Bug busting, an ancient technique updated, involves the regular wet combing of hair with a special fine toothcomb and regular hair conditioner. Promoted by the Department of Health, it has become the accepted way to tackle this itchy menace.

Make sure you use the comb specially created for the Bug Busting campaign, because it’s believed to have the most effective design. Twice weekly combing sessions are needed for a total of four sessions. The first combing session should remove all the adult lice. Thereafter, you should only snare baby lice. However, if during later sessions you find big ones reappearing, your child has been re-infested and you will need to keep on combing for a few more sessions. Success demands time and commitment. Keep at it.

Recently, bug busting has come in for criticism, following new doubts about its effectiveness. A study among 4,000 schoolchildren in North Wales, published in the Lancet , summer 2000, found that wet combing cured only 38% of louse cases, compared with 78% for insecticide lotions which are washed into the hair.

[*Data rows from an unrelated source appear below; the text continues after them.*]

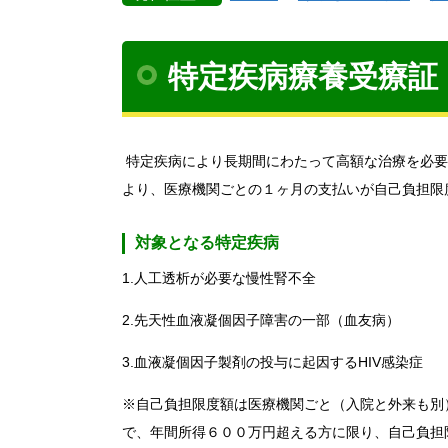
特定疾病療養受療証
特定疾病により
長期間にわたって高額な治療を必要
より、医療機関ごとの１ヶ月の支払いが自己負担限
対象となる特定疾病
1.人工透析が必要な慢性腎不全
2.先天性血液凝個因子障害の一部（血友病）
3.
血液凝個因子製剤の投与に起因するHIV感染症
※自己負担限度額は医療機関ごと（入院と外来も別）
で、年間所得６００万円超える方に限り、自己負担限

Bug busting can work but it simply takes too long, says Ian Burgess of the Medical Entomology Centre, Cambridge. In his research he has found children crawling with as many as 250 lice and estimates that to remove that number in a large family of six would take six hours a week. However, Joanna Ibarra, the Programme Co-ordinator from Community Hygiene Concern, the charity which organises Bug Busting Day, is critical of the report in the Lancet, claiming that participants weren’t using the latest state-of-the-art comb (which has a special slant making it easier to lift out lice from near the scalp), and that a longer term view is needed. She sees the Bug Busting success rate of 38% as a positive result, especially given that the participants weren’t offered any particular encouragement.